Seven years later, her full-length piece The Garden of Earthly Delights was at the 1985 ADF. That fall, Joe Papp and the New York Shakespeare Festival presented the hybrid of dance, theater and music in New York, to stellar reviews. A group of seven dancers and three musicians portrayed sections from all three elements of Bosch’s work: Adam and Eve in the Garden of Eden, the garden itself, and its aftermath, Hell.

The work was a smash. In the New York Times, critic Mel Gussow found it an “inspired syntheses of the visual and the performing arts.” Robert Brustein’s review in the New Republic termed The Garden “arguably one of the most significant works of postwar American theatrical art.”

Since then, Clarke has portrayed Vienna in the time of Egon Schiele and Gustav Klimt (Vienna:Lusthaus), Kafka’s ironic short story The Hunger Artist, and put the stories of Chekhov (Vers la Flamme) on stage. This summer, the ADF opens with a remounting of The Garden of Earthly Delights.

When asked “Why return?” Clarke’s answer begins with the shape of a theater in New York: 37 Arts, a possible venue for a 2005 remounting of the work. “The shape started me rethinking it. You could do things there we couldn’t do in the original production.

“I’ve choreographed for another 23 years, and my physical vocabulary has expanded; what I respond to and what I like. I’ve done a few more shows with aerial work, and I’ve had so much fun working on flying and learned so much about the potential of it, that I felt that The Garden was a terrific place to expand from. The variations of rhythm and silence and image I’ve lived with 23 more yearsso I couldn’t go back and do exactly what I’ve done.”

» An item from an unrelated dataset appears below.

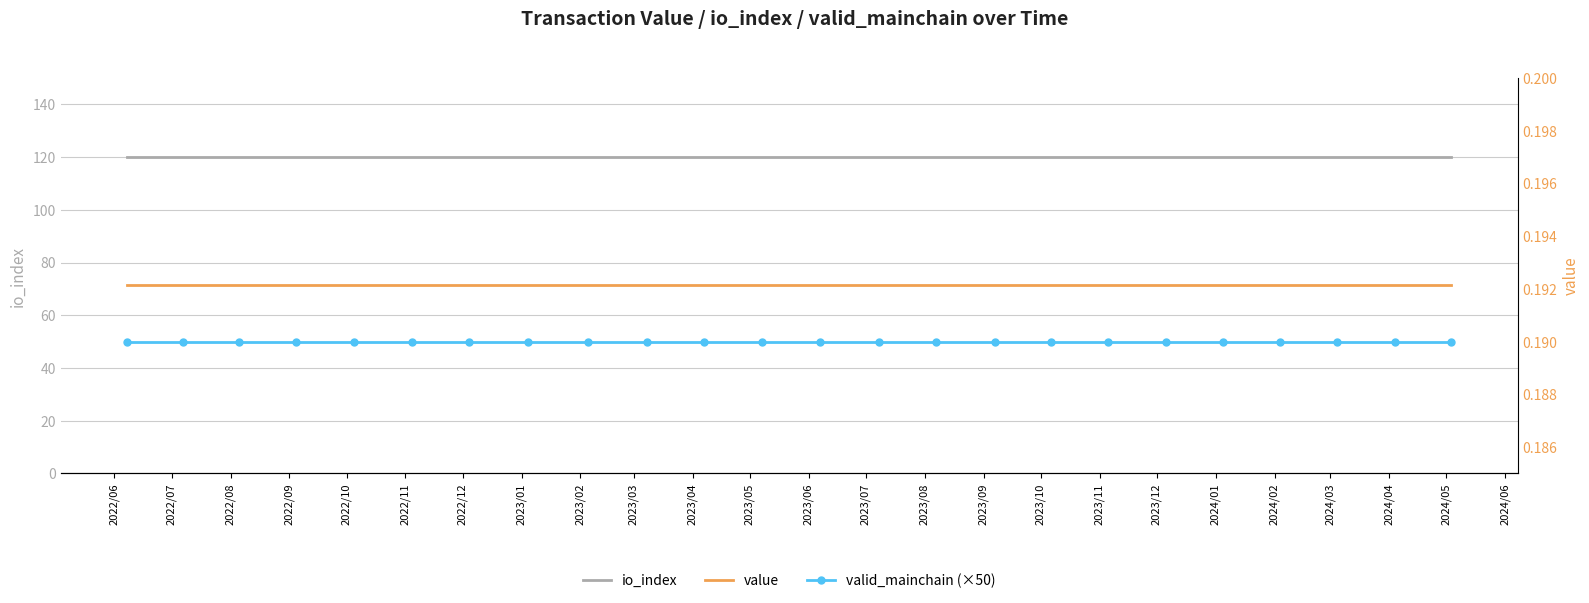

Is it true that value equals 0.1 at 2022/09?

False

She stops for a moment. “Balthus repainted his canvases, you know. He never finished them. The ones that were at home, he just kept working on them. I feel a little like him these days.”

“Tastes have changedI have changed,” she continues. “I’ll question something now. I’ll say ‘Why are we doing something; is it relevant? What comes before? What comes after?’ rather than just falling in love with an image and putting it out there.”

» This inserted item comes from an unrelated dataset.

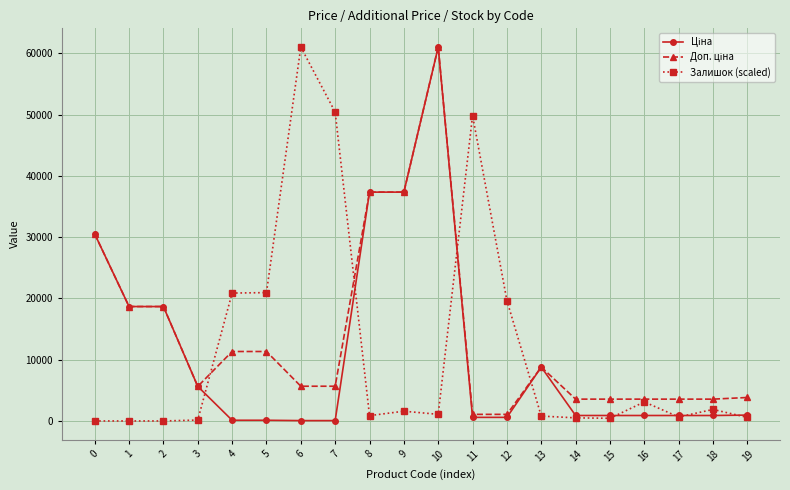

The value of Залишок (scaled) at 7 is 50408.6. True or false?

True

Distance on past experiences off stage have had their influence as well. “My work used to be somewhat autobiographical,” she says, describing an erotic and violent duet with a cellist toward the end of the original version of “Hell.”

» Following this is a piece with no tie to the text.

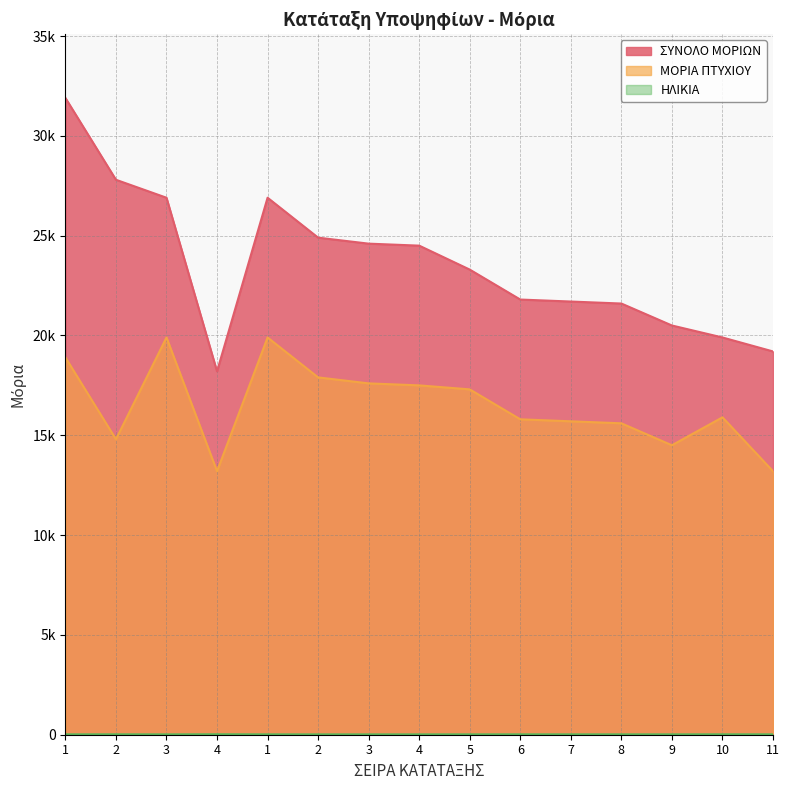

Does the chart have visible grid lines?

Yes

“At the time I made that dance, I was in a very difficult personal situation with someone. I think the work kind of gave vent to my furies; it’s where I was then.

“Now I’m in a very different time of my life. It’s interesting to go back and retouch what those emotions were about. Movement and images are abstract, but at times they can touch a kind of archetypal imagery. I think it’s interesting to go back with a fork and poke around with that stuff now.”

Clarke reports she has almost completely re-choreographed the Garden of Eden scenewhich must give those touched by the innocence and budding sensuality of the original significant pause. And Hell is much larger now, and darker.

She’s changing a masterpiece. It frightens her. “But if I’m not scaring myself, doing something different, I don’t want to do it anymore.”

Longtime dance-goers get their second glimpse of Paradise (and that other place) starting Thursday night, the first in a summer of visions. And revisions.

Correction (June 11, 2007): We misstated the year that The Garden of Earthly Delights was presented at the ADF; it was 1985.